What needs to be done:
Look through the entries below and return all lines including the word "zero".

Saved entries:
* * * * *

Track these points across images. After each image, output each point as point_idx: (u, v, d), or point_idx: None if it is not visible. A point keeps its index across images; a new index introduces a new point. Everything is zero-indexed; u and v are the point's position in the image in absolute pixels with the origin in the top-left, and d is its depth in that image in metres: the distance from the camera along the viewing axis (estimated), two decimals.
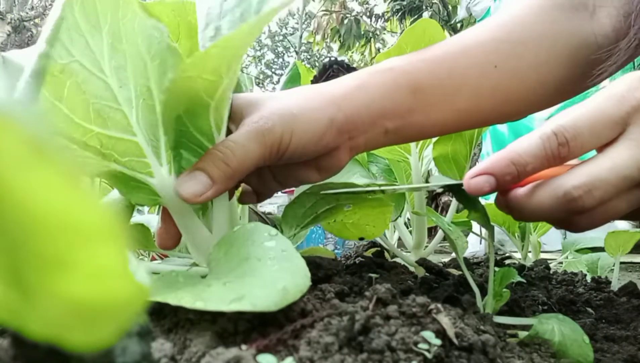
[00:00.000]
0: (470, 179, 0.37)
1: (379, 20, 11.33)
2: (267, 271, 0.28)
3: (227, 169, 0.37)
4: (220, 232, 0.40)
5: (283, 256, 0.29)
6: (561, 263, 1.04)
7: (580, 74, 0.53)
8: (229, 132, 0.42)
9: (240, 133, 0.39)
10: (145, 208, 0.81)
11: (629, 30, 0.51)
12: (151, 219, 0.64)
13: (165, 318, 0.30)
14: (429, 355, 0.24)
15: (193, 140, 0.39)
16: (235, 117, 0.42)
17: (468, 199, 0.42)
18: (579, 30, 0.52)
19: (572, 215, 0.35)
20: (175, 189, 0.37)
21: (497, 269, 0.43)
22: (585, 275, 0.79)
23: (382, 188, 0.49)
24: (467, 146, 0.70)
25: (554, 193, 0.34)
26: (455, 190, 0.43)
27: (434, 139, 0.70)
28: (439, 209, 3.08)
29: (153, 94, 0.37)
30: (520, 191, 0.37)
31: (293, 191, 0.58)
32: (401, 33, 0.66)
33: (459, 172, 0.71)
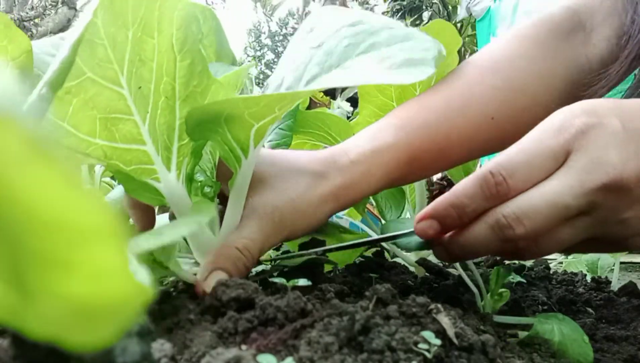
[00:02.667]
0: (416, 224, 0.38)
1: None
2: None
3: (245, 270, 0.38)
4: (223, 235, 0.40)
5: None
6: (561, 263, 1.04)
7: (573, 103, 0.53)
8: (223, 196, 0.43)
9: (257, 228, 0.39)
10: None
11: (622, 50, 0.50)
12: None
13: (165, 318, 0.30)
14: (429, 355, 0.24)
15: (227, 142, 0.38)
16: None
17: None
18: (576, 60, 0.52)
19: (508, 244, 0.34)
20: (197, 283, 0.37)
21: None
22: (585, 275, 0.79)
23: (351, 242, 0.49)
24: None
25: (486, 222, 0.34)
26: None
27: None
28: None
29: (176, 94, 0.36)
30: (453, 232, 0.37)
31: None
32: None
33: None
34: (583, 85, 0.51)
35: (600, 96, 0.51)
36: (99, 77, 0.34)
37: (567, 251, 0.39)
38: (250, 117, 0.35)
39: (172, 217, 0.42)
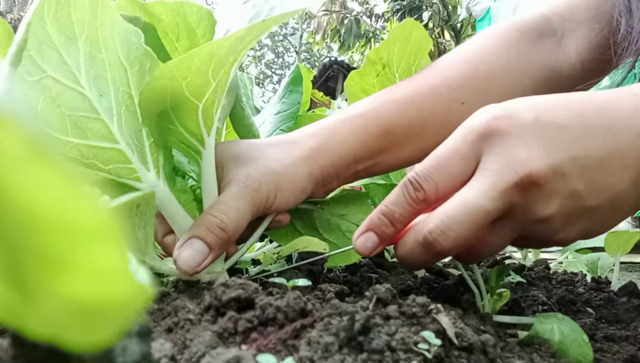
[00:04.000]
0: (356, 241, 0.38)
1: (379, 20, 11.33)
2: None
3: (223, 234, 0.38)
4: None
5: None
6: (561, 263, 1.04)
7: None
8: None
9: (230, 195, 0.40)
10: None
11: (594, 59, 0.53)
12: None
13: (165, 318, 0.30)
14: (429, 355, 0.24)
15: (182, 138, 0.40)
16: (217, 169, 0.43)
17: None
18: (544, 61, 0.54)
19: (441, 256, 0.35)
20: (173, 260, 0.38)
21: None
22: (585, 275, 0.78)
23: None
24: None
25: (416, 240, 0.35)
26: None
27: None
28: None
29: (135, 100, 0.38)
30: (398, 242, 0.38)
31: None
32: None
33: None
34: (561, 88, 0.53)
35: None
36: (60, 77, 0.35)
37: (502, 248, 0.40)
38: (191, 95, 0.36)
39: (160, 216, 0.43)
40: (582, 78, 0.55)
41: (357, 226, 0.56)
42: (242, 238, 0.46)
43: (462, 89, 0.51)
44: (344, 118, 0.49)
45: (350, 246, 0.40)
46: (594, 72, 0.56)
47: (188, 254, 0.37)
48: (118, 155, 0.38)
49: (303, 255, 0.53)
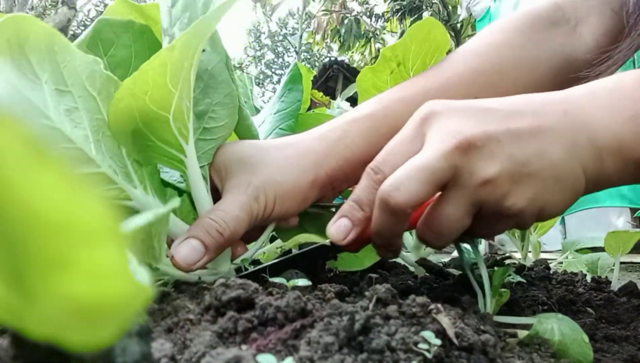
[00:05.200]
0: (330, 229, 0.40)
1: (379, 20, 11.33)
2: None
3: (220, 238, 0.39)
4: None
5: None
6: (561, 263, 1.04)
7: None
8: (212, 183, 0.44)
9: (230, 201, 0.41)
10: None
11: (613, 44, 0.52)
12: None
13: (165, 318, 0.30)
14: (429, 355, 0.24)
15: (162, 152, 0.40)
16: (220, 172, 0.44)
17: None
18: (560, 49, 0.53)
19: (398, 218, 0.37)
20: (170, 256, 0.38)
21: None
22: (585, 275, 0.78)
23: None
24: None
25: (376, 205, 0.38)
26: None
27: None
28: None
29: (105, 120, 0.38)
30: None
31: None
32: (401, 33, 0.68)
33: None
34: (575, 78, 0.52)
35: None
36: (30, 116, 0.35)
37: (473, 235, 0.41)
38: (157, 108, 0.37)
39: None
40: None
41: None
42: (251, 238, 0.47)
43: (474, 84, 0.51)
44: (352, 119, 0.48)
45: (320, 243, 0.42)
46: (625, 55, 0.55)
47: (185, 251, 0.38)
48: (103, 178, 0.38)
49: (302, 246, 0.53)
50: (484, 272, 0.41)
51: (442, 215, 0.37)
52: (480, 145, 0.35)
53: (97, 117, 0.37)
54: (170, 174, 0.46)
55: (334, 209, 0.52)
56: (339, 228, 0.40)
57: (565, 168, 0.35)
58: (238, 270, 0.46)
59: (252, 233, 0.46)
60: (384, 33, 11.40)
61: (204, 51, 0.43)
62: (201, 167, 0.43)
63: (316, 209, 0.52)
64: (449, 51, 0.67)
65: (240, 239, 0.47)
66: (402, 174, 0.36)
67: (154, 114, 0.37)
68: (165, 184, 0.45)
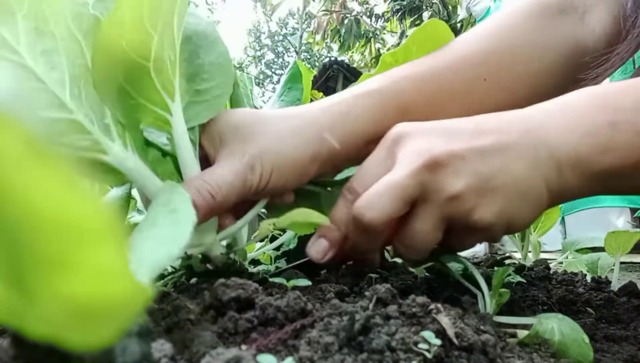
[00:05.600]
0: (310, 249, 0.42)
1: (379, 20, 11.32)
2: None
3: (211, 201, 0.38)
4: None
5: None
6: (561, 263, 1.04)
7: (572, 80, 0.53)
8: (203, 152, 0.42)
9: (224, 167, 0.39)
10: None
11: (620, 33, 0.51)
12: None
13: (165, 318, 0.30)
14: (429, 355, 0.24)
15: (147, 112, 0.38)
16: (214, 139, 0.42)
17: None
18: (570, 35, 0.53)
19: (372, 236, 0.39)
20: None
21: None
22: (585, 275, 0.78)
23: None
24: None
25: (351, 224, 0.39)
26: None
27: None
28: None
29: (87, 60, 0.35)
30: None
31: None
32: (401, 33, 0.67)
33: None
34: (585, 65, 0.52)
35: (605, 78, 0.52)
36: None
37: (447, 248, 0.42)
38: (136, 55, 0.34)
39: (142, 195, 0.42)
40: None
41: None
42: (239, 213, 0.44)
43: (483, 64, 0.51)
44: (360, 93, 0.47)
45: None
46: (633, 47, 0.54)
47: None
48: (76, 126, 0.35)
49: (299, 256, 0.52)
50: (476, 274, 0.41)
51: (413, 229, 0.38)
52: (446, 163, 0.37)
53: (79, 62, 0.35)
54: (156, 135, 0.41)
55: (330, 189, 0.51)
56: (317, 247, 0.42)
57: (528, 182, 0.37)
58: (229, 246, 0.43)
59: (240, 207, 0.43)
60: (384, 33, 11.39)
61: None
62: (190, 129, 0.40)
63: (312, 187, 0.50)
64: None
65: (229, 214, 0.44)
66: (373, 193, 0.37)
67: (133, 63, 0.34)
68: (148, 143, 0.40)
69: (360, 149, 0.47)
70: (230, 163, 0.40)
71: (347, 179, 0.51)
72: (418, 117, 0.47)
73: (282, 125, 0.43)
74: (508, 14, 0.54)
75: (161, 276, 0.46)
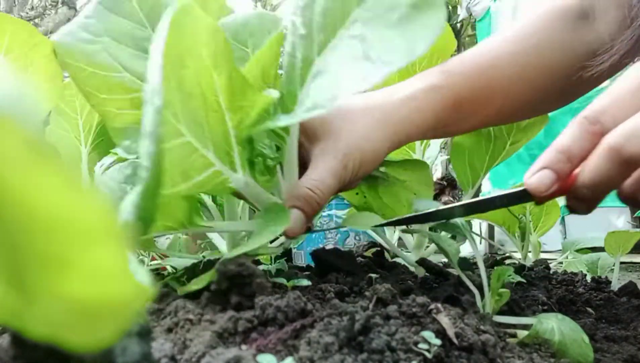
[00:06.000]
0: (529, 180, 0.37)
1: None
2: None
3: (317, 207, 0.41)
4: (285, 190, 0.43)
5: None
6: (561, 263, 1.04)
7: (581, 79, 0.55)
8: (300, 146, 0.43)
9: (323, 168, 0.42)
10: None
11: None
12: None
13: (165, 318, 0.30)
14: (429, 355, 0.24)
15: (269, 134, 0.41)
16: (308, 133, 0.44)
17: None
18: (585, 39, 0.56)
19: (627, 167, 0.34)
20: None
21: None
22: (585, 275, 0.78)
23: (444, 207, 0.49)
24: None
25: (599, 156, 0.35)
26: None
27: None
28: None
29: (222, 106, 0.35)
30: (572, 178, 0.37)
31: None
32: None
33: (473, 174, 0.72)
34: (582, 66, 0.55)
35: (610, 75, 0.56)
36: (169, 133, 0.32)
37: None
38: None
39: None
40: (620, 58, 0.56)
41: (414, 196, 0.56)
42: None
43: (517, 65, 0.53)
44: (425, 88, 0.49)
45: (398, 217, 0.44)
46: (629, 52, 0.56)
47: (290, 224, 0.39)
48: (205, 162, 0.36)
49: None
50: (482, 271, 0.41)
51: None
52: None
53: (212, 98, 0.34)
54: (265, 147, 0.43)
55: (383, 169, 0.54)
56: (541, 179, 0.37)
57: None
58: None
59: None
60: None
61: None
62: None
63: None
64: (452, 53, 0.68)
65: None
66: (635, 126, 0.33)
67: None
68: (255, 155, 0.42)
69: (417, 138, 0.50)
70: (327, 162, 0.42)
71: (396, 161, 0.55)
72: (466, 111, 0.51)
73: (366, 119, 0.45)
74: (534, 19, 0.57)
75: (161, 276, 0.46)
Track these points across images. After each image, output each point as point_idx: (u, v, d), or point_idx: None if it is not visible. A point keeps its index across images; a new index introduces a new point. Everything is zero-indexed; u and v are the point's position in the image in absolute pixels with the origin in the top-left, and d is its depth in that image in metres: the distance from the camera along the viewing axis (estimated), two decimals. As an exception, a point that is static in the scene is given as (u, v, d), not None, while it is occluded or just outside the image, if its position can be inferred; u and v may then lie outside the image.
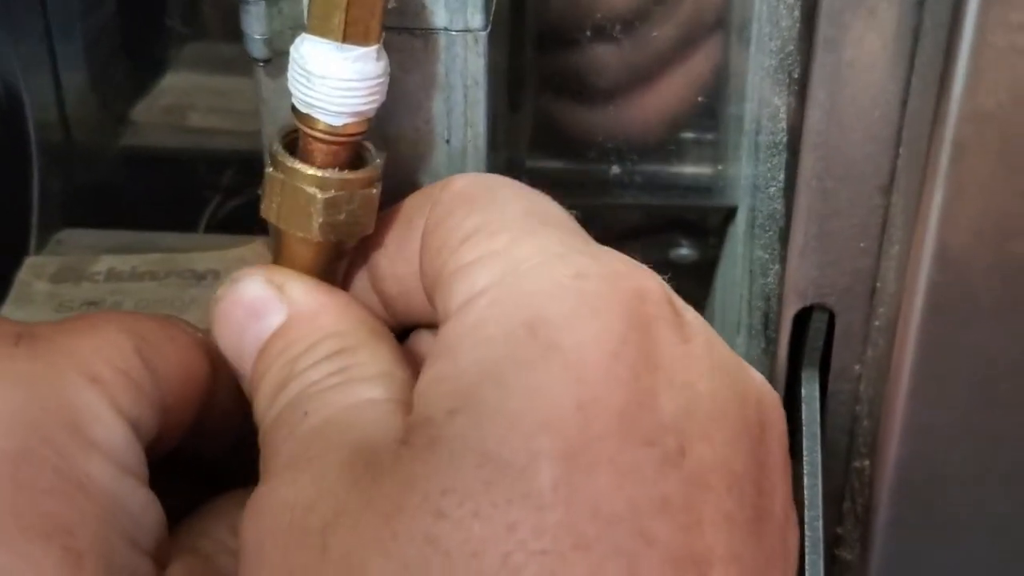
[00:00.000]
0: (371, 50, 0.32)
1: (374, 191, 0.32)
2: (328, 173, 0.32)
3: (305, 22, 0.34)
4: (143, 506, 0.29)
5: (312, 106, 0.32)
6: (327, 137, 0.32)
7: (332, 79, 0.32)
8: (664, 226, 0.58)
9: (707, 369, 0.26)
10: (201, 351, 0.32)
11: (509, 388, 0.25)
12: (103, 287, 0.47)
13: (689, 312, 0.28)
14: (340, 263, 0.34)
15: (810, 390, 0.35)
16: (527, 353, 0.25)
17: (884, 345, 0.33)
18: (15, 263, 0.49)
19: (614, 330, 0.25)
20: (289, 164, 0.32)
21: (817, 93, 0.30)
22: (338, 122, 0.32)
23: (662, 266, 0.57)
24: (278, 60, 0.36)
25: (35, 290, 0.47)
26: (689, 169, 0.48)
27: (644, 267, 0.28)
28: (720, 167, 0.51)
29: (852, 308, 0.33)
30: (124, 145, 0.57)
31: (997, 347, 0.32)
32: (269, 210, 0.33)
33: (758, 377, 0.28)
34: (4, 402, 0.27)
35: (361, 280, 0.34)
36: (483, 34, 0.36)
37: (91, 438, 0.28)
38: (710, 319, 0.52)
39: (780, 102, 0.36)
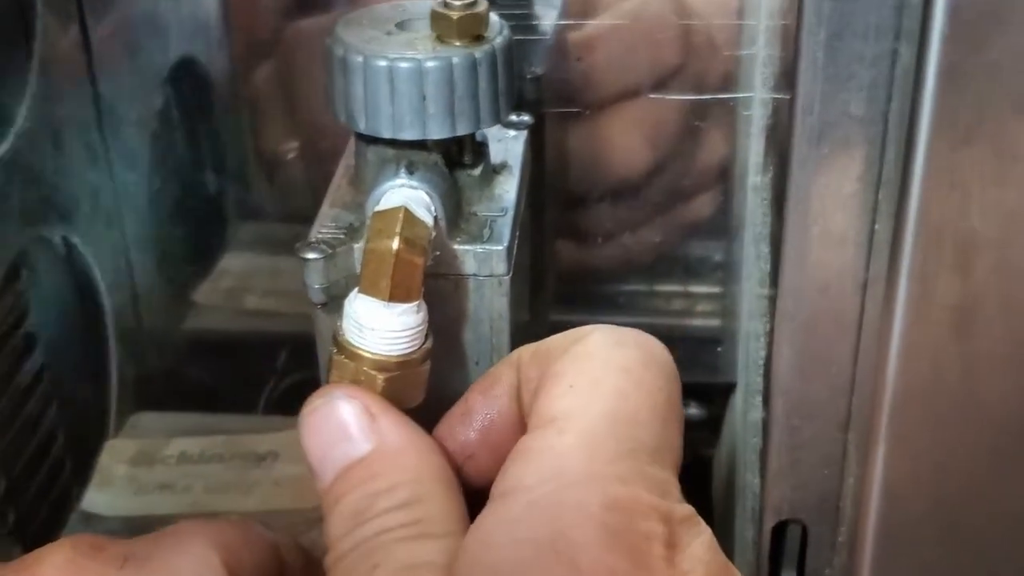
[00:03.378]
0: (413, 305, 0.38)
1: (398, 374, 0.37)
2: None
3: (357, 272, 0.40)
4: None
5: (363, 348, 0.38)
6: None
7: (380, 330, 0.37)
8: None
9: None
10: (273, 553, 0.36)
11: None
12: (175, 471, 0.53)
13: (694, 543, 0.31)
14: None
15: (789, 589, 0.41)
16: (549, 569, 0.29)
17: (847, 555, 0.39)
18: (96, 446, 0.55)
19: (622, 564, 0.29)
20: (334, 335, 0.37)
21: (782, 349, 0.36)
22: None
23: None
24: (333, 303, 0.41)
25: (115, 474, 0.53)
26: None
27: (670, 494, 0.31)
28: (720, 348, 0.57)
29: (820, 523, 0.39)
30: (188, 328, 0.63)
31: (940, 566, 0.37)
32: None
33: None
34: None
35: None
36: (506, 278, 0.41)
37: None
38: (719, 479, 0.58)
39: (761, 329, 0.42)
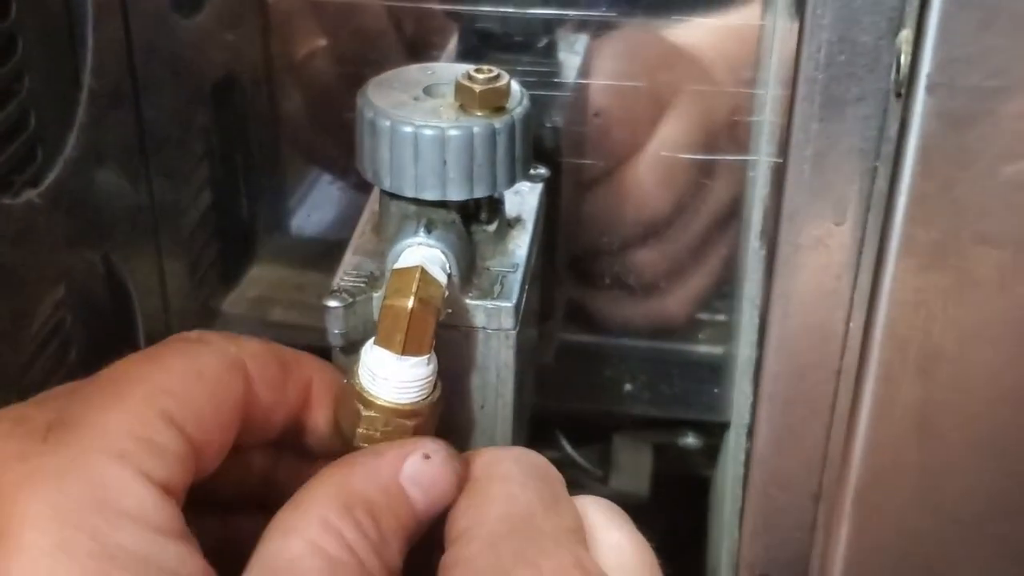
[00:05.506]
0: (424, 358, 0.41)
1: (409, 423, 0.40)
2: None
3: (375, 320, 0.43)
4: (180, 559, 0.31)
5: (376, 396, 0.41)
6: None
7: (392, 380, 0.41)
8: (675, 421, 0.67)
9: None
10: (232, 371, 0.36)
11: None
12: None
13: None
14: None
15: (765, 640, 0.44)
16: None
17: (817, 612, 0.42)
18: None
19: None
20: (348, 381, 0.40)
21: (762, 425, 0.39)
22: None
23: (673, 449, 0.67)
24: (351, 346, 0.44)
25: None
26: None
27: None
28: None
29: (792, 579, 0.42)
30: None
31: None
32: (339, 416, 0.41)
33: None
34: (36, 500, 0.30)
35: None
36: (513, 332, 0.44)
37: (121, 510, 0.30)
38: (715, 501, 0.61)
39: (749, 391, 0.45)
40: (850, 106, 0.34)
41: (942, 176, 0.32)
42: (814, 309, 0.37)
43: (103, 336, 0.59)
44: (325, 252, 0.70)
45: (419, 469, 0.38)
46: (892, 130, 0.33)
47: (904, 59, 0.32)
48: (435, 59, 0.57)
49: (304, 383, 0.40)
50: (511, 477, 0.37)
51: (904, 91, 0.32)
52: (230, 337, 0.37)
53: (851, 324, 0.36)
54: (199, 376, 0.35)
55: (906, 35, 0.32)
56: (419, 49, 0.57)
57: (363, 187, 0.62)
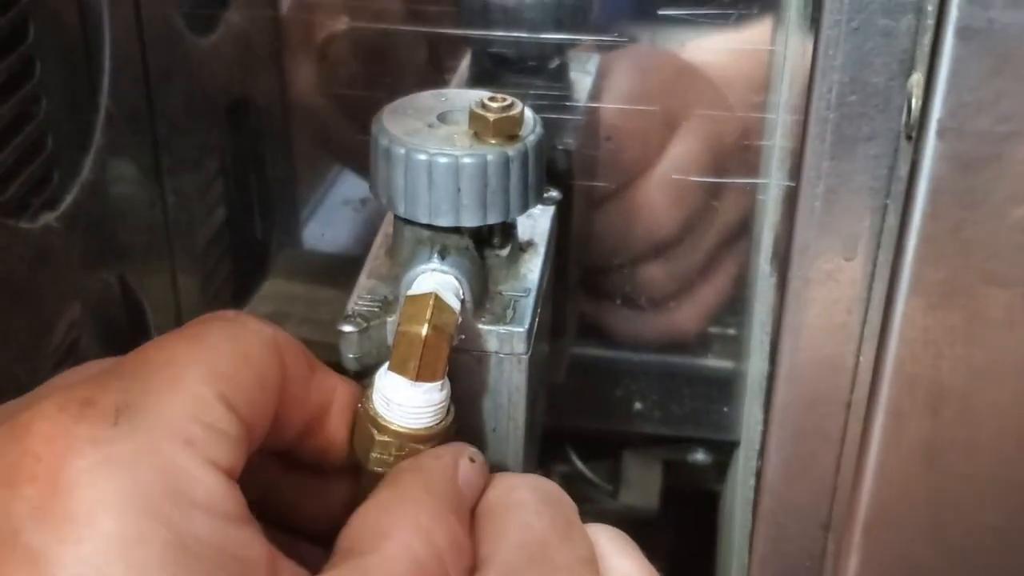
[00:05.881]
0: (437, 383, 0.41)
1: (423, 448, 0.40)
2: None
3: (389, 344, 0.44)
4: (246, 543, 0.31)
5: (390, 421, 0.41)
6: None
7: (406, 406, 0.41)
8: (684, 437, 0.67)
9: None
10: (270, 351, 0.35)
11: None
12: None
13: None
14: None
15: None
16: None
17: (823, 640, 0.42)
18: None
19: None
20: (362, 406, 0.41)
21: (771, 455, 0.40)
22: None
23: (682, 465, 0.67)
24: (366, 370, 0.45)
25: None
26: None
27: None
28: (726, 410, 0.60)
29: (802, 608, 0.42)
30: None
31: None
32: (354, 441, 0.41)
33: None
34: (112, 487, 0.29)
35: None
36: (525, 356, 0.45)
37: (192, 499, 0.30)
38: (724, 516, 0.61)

* * * * *

Task output:
Track these points across images. After each image, output each point as point_idx: (u, v, d), or point_idx: None if it is not visible. A point keeps its index across images; a new index introduces a new point. Everything is zero-indexed; u and v are the point's position in the image in absolute pixels with the origin in the top-left, and d is its depth in that image in metres: the distance from the camera along the viewing axis (estimated), two decimals.
Track these points across images. After each image, output each point as point_idx: (u, v, d), or point_idx: None if it is not visible. A point keeps its index across images; a new index introduces a new point. Everything is zero-indexed; u and v are the point's position in the image in absolute pixels with the origin in the top-left, and d is its depth in that image in metres: the distance from the camera along the viewing axis (estimated), two decimals. As an exception, a point that is static in the scene is given as (u, v, d), not None, while it is occluded or just outside the image, if its position can be inferred; u and v may then lie outside the image.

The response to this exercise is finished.